▸ **Excerpt**
╭──

Capital was still believed to come only from savings in prior years, and no additional amount of money could be added to the production process to support more workers. Additionally, the capital used in the equation above was the macroeconomic concept of a country's total accumulated wealth, not the wealth of individuals.

At the macroeconomic level, though, enough capital had been generated in prior years that "employers found no (financial) difficulty in paying their laborers by the month, the week, or the day, instead of requiring them to await the fruition of their labor in the harvested or marketed product". (Walker)

Unlike the Physiocrats' tableau, the money to maintain the subsistence of employees during production did not have to come from previous year's savings. The wages were so low, however, that workers still lived at barely subsistence level.

==Principles of Political Economy==
John Stuart Mill's Principles of Political Economy, published in 1848, provides the definitive treatment of Wage-Fund Doctrine. Mill's solution to increasing the wage rate above subsistence level is to control the growth of the population. If population grew faster than the growth of capital, wages would fall. If wages fell below subsistence levels, population would decrease from disease and starvation.

╰──

▸ **Source material**
╭──

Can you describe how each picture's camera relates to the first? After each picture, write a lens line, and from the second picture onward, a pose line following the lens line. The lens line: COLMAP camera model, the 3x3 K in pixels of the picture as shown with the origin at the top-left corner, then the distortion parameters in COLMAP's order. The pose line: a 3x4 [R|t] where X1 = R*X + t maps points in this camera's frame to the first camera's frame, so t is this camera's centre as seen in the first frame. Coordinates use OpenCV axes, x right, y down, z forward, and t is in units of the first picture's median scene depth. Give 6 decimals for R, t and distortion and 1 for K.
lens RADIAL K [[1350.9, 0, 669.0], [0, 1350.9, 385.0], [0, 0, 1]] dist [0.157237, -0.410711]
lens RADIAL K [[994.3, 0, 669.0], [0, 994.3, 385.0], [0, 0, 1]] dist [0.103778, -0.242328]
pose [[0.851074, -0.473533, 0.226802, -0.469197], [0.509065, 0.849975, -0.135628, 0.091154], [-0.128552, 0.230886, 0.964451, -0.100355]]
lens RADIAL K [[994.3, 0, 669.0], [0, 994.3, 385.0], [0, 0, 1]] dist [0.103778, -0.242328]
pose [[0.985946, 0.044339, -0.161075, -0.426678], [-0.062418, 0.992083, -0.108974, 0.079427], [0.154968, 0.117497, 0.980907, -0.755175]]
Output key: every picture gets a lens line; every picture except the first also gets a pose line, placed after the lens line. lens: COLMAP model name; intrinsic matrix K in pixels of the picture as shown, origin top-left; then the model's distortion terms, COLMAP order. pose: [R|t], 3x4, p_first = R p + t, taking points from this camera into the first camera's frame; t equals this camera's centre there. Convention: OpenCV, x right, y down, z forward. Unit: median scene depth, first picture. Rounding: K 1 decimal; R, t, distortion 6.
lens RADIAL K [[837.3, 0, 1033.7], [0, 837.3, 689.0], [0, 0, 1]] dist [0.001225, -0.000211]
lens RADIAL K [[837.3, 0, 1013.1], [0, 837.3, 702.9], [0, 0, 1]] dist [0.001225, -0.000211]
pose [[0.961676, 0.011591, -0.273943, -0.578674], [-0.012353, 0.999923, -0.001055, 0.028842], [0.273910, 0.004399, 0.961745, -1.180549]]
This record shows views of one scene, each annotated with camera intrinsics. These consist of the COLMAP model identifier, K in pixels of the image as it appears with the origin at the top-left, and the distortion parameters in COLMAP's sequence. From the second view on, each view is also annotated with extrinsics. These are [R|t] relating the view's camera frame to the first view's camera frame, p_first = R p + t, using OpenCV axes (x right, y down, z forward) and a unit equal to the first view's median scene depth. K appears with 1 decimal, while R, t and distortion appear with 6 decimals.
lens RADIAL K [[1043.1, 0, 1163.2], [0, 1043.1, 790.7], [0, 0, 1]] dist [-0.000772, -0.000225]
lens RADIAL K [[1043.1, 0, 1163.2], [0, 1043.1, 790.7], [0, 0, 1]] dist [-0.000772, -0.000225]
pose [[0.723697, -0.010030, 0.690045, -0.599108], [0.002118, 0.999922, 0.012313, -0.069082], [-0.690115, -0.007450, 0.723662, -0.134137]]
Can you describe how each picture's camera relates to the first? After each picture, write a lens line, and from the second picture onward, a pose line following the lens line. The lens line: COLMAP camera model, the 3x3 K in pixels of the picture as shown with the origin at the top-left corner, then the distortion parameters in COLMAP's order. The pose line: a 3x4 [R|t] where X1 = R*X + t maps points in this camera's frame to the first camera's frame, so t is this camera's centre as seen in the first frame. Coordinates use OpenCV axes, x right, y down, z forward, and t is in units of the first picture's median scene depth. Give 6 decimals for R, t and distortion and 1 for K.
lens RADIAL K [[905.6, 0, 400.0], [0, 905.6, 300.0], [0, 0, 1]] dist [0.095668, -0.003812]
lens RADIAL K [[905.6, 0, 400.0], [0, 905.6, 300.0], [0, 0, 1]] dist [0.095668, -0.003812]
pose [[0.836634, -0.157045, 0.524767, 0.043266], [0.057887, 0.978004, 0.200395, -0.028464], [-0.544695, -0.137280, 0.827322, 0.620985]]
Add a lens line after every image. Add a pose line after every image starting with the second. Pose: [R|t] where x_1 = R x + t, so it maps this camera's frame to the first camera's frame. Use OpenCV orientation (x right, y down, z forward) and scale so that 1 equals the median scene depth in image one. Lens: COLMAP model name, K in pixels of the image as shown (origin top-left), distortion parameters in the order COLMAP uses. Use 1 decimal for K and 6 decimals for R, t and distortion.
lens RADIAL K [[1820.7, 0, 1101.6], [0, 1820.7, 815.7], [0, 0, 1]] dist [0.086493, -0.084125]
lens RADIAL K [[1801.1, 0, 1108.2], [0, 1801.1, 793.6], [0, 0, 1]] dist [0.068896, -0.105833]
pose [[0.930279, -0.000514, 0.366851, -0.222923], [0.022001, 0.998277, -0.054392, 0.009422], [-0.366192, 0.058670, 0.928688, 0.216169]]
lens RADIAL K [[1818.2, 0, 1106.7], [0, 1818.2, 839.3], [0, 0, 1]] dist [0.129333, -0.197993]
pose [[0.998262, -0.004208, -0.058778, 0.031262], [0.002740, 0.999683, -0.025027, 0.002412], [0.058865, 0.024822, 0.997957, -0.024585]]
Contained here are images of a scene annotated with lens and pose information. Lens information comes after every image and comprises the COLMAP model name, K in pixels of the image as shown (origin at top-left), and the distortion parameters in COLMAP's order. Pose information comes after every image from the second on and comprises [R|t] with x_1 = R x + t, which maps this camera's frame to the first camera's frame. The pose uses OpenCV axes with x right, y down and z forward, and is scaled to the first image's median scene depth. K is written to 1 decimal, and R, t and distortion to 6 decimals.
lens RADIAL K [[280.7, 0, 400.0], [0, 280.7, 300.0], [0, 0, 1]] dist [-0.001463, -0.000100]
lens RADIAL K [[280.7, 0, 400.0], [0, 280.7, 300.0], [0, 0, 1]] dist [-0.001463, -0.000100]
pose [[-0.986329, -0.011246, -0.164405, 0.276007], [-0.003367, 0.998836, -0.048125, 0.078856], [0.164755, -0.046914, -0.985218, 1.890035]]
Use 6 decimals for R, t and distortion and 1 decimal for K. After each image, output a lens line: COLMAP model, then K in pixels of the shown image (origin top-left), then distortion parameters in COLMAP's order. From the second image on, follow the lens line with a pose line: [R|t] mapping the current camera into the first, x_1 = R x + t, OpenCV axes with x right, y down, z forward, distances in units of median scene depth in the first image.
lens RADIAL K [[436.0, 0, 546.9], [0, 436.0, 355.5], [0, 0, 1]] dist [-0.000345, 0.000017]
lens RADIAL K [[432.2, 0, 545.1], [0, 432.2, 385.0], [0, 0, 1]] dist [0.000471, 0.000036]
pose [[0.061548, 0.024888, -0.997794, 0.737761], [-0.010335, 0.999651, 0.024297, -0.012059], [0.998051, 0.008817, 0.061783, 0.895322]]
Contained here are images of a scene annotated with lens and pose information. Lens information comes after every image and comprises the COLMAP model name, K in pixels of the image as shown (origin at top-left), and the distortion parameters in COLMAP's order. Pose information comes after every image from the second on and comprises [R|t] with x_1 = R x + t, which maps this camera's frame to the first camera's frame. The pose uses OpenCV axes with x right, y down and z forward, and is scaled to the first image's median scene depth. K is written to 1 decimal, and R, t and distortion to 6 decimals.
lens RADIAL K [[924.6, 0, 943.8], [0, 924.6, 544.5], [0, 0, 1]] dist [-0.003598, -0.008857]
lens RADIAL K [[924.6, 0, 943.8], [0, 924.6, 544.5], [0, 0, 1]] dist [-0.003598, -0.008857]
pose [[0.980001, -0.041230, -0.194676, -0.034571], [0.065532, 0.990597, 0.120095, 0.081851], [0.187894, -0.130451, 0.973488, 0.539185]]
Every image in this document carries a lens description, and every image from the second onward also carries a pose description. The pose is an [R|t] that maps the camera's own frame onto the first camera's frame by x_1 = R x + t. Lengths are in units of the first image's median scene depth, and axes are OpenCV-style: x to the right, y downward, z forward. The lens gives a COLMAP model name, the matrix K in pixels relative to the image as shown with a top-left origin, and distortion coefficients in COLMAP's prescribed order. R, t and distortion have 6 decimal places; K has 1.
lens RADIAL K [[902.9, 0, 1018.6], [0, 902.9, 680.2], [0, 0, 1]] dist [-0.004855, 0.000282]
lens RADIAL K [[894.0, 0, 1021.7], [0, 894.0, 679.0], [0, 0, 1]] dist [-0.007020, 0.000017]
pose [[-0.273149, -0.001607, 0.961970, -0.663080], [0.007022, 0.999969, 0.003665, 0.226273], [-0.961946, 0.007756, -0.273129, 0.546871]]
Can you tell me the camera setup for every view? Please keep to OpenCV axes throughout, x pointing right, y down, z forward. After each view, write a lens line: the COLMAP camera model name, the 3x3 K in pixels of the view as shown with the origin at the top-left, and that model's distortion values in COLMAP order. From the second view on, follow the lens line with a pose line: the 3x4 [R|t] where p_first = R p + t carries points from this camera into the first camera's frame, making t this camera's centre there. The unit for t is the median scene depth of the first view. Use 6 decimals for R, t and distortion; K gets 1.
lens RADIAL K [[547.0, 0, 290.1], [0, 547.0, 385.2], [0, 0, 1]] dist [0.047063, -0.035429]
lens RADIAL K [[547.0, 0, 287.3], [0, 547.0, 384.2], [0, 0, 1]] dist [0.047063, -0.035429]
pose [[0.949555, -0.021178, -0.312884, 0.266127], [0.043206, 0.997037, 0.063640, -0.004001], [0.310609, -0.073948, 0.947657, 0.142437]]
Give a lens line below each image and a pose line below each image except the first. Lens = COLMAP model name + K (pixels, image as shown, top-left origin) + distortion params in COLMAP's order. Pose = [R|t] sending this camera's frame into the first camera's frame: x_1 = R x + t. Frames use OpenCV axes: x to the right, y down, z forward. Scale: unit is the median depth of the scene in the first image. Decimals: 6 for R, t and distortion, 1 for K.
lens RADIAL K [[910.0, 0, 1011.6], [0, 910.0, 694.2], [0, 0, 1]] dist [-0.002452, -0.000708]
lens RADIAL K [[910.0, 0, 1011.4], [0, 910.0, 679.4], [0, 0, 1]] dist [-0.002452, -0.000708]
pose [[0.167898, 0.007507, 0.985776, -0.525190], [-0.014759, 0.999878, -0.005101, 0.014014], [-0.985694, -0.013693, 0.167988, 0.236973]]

╰──

▸ **Instructions for the task**
Rewrite the paragraph of the wage-fund excerpt that begins "John Stuart Mill's Principles of Political Economy" as a short bulleted list, keeping its main facts. Rely only on the wage-fund excerpt for these tasks.

▸ **Task solution**
- Mill's Principles of Political Economy (1848) gives the definitive treatment of Wage-Fund Doctrine.
- Mill's way to raise wages above subsistence level is to control population growth.
- If population grows faster than capital, wages fall.
- If wages fall below subsistence level, population decreases from disease and starvation.